In order to point out the difference between this opinion, and that of the Antiphlogistians, I shall present the reader with M. Lavoisier’s idea of metallic reduction.
“It can not be doubted,” says that celebrated chymist, “that charcoal at a red heat takes oxygen from all metallic substances: this is a fact against which no exception can be made: and it is the foundation of the whole theory of metallic reduction.”
But the experiments in this essay demonstrate, that this assertion is erroneous in every instance of metallic reduction: for so far is it from being true, that charcoal takes oxygen from all metallic substances, that it never does so in one single instance; since its carbone always unites with the oxygen of the water, the hydrogen of which unites immediately to the oxygen of the metal, and reduces it.

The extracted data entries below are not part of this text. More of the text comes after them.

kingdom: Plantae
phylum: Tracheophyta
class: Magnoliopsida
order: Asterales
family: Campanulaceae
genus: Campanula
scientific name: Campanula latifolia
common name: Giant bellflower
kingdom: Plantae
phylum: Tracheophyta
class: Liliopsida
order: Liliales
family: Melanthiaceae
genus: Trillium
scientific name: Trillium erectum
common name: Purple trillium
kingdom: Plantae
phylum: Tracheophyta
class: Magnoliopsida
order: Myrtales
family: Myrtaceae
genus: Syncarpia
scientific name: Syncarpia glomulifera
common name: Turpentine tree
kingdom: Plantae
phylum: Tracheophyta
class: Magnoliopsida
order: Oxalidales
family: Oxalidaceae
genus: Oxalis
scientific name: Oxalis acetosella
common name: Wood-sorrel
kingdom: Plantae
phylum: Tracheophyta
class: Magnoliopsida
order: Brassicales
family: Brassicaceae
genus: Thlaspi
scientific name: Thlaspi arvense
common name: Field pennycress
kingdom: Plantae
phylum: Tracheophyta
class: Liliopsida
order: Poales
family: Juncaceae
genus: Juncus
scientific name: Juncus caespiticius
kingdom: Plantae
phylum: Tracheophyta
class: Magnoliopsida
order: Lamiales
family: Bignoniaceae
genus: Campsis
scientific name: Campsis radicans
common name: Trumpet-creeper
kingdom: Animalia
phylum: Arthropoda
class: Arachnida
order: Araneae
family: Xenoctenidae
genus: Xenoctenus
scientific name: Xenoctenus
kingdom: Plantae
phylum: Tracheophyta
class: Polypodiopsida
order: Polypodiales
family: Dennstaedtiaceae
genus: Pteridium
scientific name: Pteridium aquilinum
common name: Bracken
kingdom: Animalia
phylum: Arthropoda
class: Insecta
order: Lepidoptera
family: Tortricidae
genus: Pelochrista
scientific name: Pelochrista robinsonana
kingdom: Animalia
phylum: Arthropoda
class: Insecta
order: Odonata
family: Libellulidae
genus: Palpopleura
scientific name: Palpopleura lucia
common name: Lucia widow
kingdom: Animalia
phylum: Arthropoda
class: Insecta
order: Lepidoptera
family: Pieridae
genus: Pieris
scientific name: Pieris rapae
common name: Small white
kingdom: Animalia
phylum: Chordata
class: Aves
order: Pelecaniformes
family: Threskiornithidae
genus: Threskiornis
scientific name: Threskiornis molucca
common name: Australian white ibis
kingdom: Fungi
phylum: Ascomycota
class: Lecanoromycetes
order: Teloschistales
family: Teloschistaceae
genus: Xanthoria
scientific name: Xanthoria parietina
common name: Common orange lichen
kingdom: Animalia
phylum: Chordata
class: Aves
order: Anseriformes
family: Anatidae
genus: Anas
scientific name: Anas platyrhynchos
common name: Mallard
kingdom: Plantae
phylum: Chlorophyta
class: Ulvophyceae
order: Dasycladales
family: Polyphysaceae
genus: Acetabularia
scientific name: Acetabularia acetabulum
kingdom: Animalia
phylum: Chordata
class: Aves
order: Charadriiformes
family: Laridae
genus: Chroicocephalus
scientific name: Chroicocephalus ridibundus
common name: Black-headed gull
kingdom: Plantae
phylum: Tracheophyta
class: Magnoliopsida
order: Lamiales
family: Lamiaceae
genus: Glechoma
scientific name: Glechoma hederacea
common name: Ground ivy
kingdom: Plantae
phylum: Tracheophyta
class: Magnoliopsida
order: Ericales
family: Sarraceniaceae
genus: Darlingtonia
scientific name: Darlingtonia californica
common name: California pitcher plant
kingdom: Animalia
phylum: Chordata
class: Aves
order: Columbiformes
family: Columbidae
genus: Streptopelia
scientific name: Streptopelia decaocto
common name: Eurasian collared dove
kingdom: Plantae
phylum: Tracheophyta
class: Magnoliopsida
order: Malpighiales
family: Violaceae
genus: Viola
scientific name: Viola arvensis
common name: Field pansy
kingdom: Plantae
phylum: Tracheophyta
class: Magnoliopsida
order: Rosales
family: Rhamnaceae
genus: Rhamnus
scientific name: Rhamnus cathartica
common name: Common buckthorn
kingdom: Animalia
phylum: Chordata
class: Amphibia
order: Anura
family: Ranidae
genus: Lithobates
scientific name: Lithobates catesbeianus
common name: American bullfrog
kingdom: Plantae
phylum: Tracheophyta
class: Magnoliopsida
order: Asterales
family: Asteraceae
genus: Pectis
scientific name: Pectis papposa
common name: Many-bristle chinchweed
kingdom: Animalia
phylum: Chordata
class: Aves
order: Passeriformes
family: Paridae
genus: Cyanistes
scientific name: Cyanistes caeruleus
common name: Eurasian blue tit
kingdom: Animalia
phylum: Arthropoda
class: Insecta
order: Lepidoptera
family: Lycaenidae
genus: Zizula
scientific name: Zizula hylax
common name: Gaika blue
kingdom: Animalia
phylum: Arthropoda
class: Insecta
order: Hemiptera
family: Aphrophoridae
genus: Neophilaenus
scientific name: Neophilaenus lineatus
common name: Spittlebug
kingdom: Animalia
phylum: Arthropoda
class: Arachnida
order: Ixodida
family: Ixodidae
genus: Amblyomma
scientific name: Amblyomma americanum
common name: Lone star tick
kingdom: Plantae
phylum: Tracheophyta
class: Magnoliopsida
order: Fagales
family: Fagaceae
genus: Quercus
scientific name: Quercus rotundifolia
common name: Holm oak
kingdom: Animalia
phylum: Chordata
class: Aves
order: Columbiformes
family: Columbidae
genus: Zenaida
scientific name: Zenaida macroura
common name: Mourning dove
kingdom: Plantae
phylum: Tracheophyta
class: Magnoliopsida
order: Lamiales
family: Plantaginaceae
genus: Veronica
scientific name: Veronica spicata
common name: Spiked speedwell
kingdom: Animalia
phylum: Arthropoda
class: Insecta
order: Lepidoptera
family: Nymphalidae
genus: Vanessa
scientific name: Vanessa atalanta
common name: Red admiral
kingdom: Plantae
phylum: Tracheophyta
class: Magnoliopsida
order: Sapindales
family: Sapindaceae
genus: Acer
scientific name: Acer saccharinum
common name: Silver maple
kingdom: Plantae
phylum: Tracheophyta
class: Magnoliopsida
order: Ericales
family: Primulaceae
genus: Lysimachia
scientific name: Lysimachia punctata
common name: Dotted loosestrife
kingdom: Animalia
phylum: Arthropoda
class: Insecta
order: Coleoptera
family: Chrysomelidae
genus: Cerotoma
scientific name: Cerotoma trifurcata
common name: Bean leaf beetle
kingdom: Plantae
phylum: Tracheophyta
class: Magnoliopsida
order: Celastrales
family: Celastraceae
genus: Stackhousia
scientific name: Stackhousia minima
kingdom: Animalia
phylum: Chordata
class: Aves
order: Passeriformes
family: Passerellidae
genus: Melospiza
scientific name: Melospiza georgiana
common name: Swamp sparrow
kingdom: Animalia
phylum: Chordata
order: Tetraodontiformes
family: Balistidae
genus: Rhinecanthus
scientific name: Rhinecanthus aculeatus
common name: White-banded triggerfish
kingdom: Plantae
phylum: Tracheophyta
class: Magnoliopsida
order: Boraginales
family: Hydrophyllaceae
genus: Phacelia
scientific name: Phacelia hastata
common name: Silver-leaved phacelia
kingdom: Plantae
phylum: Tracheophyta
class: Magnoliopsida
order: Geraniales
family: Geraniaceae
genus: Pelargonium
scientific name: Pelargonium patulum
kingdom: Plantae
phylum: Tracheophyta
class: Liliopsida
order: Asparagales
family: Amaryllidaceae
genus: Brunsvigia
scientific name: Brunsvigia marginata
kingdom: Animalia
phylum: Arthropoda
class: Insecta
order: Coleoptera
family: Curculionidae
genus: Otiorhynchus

“But this action of charcoal on oxygen,” adds M. Lavoisier, “this property, which it possesses of taking it from metallic subsubstances, is not so strong in the cold, as at a red heat, since we are unacquainted with any metallic revivification effected by charcoal without heat[22].”
It is evident that this mode of reasoning is no longer of any weight; since charcoal does reduce metals in the ordinary temperature of the atmosphere.
The reason charcoal is more powerful in high degrees of heat, than other reducers of the metals, is its great fixity in the fire, and the immense force, with which it attracts, and imprisons water in its pores: thus preventing its escape till it be decomposed by an affinity, which is much more complex than has been hitherto imagined.
Another reason of the superior power of charcoal in metallic reduction is, that it forms a volatile elastic fluid with the oxygen of the water, which flies off; and consequently does not react on the metal, or disturb, or impede, by its presence, the action of the reducing powers: advantages that phosphorus, or any other combustible substance, which forms a fixed acid, that reacts on the metal, can never possess.